A very cool cooling system

The NA62 Gigatracker is a jewel of technology: its sensor, which delivers the time of the crossing particles with a precision of less than 200 picoseconds (better than similar LHC detectors), has a cooling system that might become the precursor to a completely new detector technique.

 

The 115 metre long vacuum tank of the NA62 experiment.

The NA62 Gigatracker (GTK) is composed of a set of three innovative silicon pixel detectors, whose job is to measure the arrival time and the position of the incoming beam particles. Installed in the heart of the NA62 detector, the silicon sensors are cooled down (to about -20 degrees Celsius) by a microfluidic silicon device. “The cooling system is needed to remove the heat produced by the readout chips the silicon sensor is bonded to,” explains Alessandro Mapelli, microsystems engineer working in the Physics department. “For the NA62 Gigatracker we have designed a cooling plate on top of which both the silicon sensor and the readout chip are bonded.”

One hundred and fifty microchannels are etched in the ultrathin silicon cooling plate, which is then bonded on the silicon sensor and the readout chip.
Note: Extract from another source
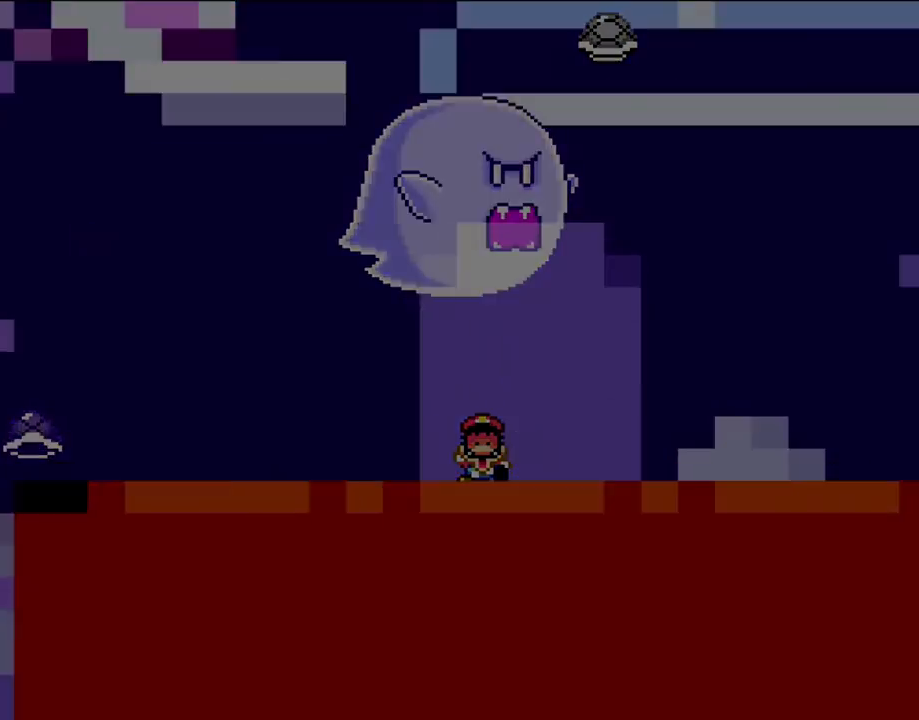
{"buttons": [], "events": [[83, "B", "up"]]}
One hundred and fifty microchannels are etched in the ultrathin silicon cooling plate in which a coolant circulates and keeps the whole system at its operating temperature. Each of the microchannels is just 70 µm deep and the silicon plate is only a few dozen µm thicker. This means that the microchannel cooling system can be implemented in silicon trackers as the additional material the beam particles have to cross is minimised and therefore the influence on the particle track is reduced significantly compared to traditional cooling methods. The stable low temperature helps to reduce the radiation damage to the detector and therefore increases its lifetime in the harsh environment.
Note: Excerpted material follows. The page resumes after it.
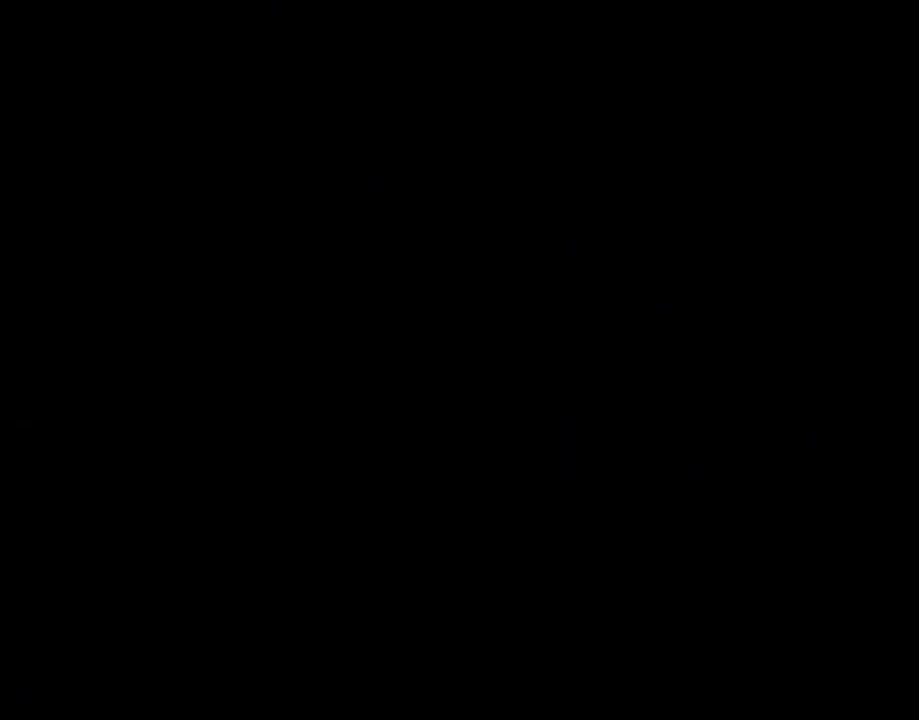
{"buttons": ["Y"], "events": [[500, "Y", "down"]]}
In the NA62 GTK, the sensors, readout electronics and cooling plates are all made of silicon. This is why the natural evolution scientists are thinking of is the integration of all the three components in one single device. “This is what we call a 'monolithic device',” explains Mapelli. “In particle physics experiments, it is very important to reduce the amount of material used in high-precision detectors. A single device incorporating the sensing layer, the electronics, and the services, such as the cooling, would be a very compact and thin system. It would also be less fragile than the current systems because it would require fewer manipulations. Finally, it would be more effective as the distance between the point where the heat is produced – namely the readout chip – and the coolant would be minimised.”

Experts in the CERN Physics department are currently working on future developments of this technology for high-energy physics detectors and beyond, as this technique could also be used in high-density computing, medical imaging and, more generally, in fields where images with sub-nanosecond time-measurement precision are used.